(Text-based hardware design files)
■ ■ ■

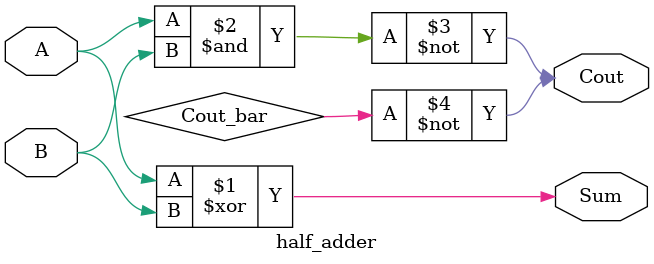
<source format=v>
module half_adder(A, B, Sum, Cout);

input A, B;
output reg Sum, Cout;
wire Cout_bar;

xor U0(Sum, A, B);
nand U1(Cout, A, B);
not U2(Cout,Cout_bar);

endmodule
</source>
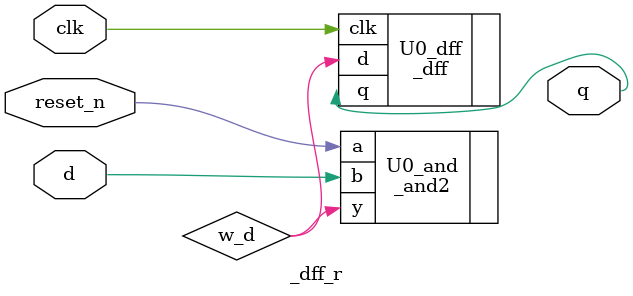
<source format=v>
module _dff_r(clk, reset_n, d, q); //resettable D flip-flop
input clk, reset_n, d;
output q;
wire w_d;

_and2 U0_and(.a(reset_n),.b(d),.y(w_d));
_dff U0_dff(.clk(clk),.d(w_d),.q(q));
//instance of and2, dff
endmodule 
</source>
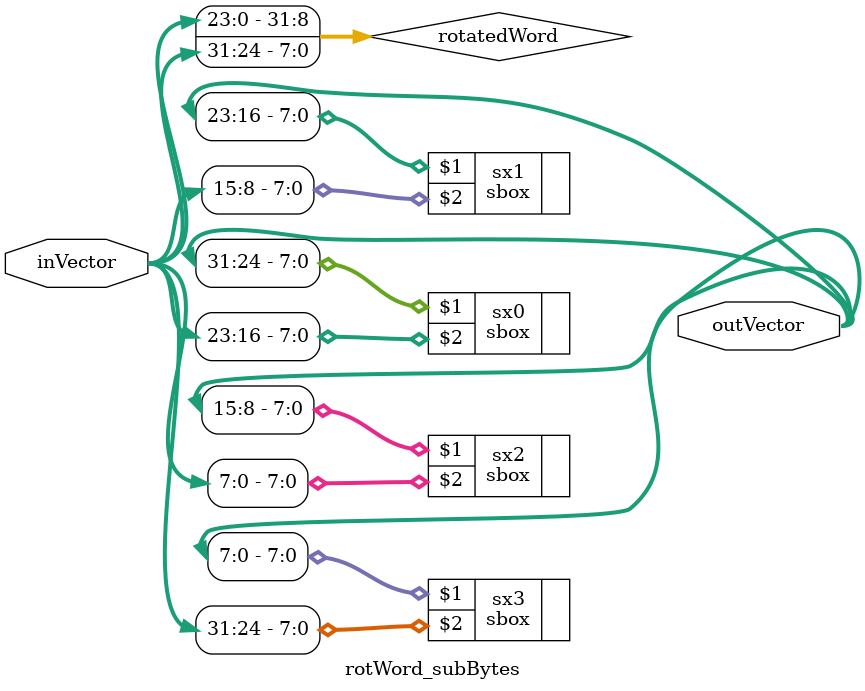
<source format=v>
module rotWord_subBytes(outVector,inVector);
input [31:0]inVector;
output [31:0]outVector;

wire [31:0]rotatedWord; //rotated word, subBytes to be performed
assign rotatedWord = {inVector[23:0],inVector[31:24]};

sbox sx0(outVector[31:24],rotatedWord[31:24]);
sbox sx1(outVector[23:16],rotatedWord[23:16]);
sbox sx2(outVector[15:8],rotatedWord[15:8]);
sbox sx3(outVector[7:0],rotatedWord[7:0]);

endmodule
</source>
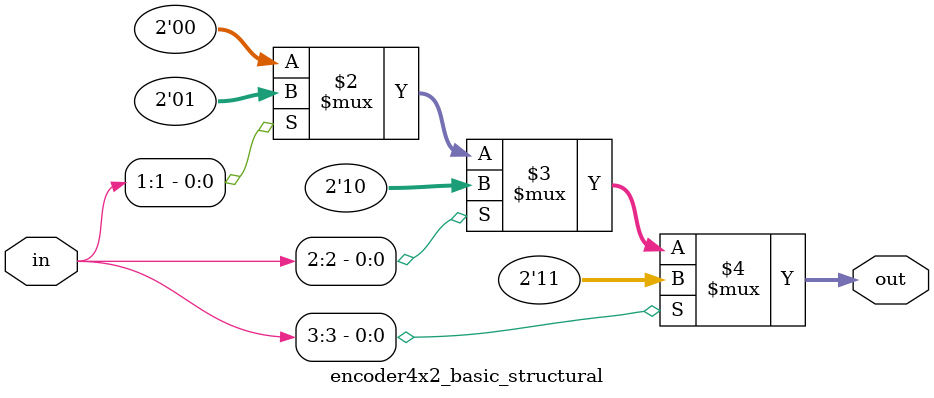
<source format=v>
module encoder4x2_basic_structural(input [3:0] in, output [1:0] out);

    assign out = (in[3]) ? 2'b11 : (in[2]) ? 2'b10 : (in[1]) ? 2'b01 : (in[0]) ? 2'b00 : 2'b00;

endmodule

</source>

■ ■ ■

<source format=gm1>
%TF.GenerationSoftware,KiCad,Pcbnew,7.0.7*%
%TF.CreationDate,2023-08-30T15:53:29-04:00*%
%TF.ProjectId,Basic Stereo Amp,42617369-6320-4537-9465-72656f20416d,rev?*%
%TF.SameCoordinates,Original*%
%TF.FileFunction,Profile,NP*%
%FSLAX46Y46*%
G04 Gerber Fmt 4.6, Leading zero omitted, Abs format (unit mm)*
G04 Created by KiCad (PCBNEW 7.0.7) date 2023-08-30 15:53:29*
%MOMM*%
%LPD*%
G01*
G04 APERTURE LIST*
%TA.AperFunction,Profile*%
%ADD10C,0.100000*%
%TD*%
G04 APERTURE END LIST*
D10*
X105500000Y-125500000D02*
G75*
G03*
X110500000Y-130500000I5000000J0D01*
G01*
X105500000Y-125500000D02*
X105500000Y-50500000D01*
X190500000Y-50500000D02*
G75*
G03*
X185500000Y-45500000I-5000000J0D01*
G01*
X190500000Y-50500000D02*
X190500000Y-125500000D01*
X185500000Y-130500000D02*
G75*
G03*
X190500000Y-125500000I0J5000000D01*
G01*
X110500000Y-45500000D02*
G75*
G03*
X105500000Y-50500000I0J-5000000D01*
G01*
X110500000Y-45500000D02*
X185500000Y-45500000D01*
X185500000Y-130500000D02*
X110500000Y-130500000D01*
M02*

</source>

■ ■ ■

» **TASK INSTRUCTIONS**:
Pull out every line of the records that includes the string "outVector".

» **OUTPUT OF THE TASK**:
module rotWord_subBytes(outVector,inVector);
output [31:0]outVector;
sbox sx0(outVector[31:24],rotatedWord[31:24]);
sbox sx1(outVector[23:16],rotatedWord[23:16]);
sbox sx2(outVector[15:8],rotatedWord[15:8]);
sbox sx3(outVector[7:0],rotatedWord[7:0]);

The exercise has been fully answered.